Сигизмунд рассмеялся, как Мефистофель, как Люцифер:
– Вы объявляете себя атеистом, но знаете ли вы, что атеизм – тоже вид религии: это агрессивность к отцу, доведенная до конца, до полной победы над ним и низложения его. Атеизм даже предел религиозности, если хотите!
– Думали удивить меня, ошеломить! – еще более люциферски захохотал Феликс. – А я и не возражаю: да, атеизм – вершина религиозности. Только есть несколько иная картинка для иллюстрации: на первом этапе религиозности человек приносил в жертву богу человека же, и любимого: первенца. На позднейшем этапе он жертвовал богу свои сильнейшие инстинкты продолжения рода и питания: он принимал обет безбрачия и становился аскетом во имя бога. Хотя бы на время поста. На третьем этапе человек отдал в жертву уже самое большее: самого бога. Он положил его жертвой к ногам НИЧТО, совершив тем самым жертвоприношение самое страшное. Этот третий этап – атеизм. Да, вершина религиозности. Не потому ли суеверие в эпоху атеизма достигло самых устрашающих размеров? То суеверие, которое пронизало страхом всю жизнь человека, а не только его отношения с богом.
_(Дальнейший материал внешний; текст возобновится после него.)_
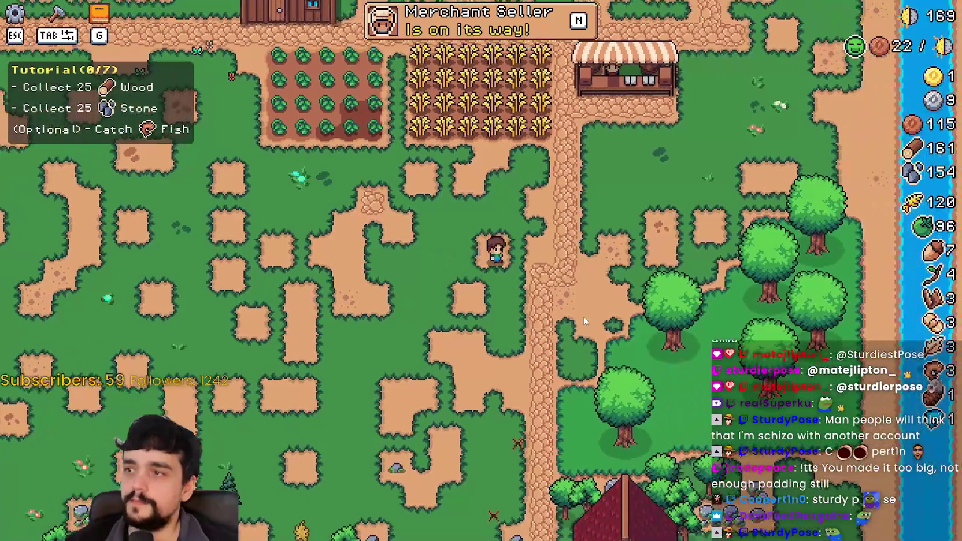
key("w")
key("d")
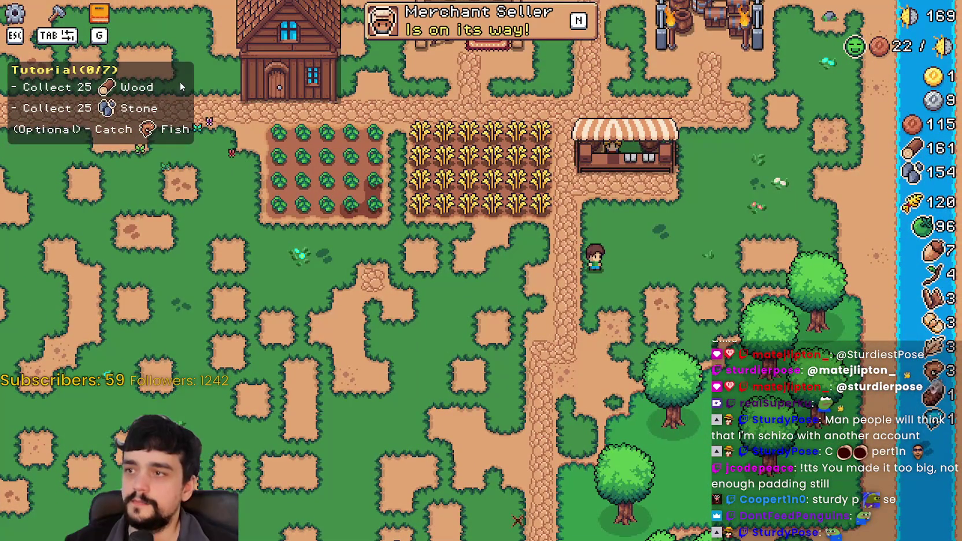
key("a")
key("s")
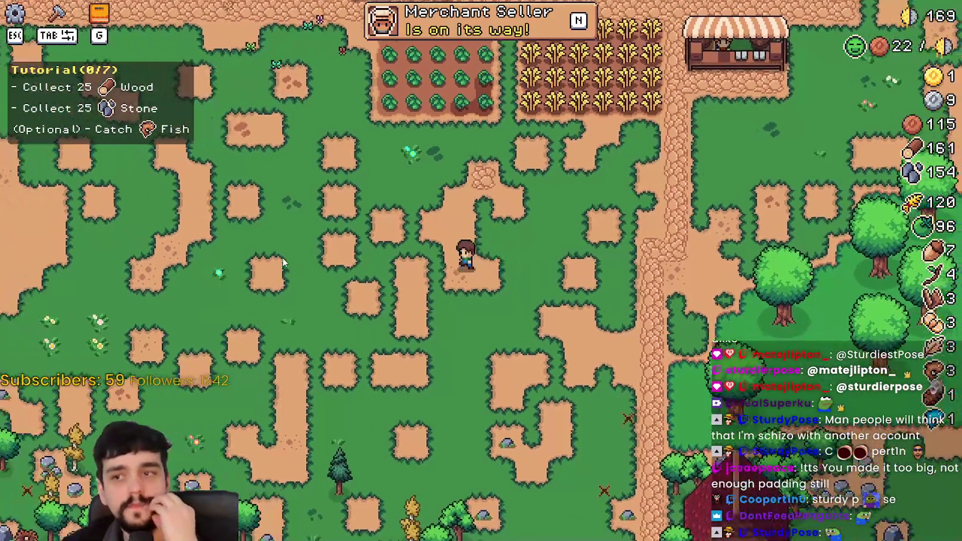
key("w")
key("a")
Страх называть вещи по имени. Это суеверие – мораль, на борьбу с ним я положил себя.
Страшной силы энергия высвобождается на доверии. Сигизмунд довел свою систему допросов до совершенства. Интересно, для каждого ли преступника у него найдется пятачок идейного согласия? Тут ведь требуется убежденность, искренность! Либо уж привычная подвижность убеждений. Так актеры, убедительнейше переживавшие только что на сцене преступные страсти, уходят после спектакля домой – добропорядочные граждане.
Насколько упрощается жизнь для человека, который, преодолев целомудрие убеждений, научается без отвращения произносить любые тексты, какие потребуются по роли! – социальная безопасность ему обеспечена.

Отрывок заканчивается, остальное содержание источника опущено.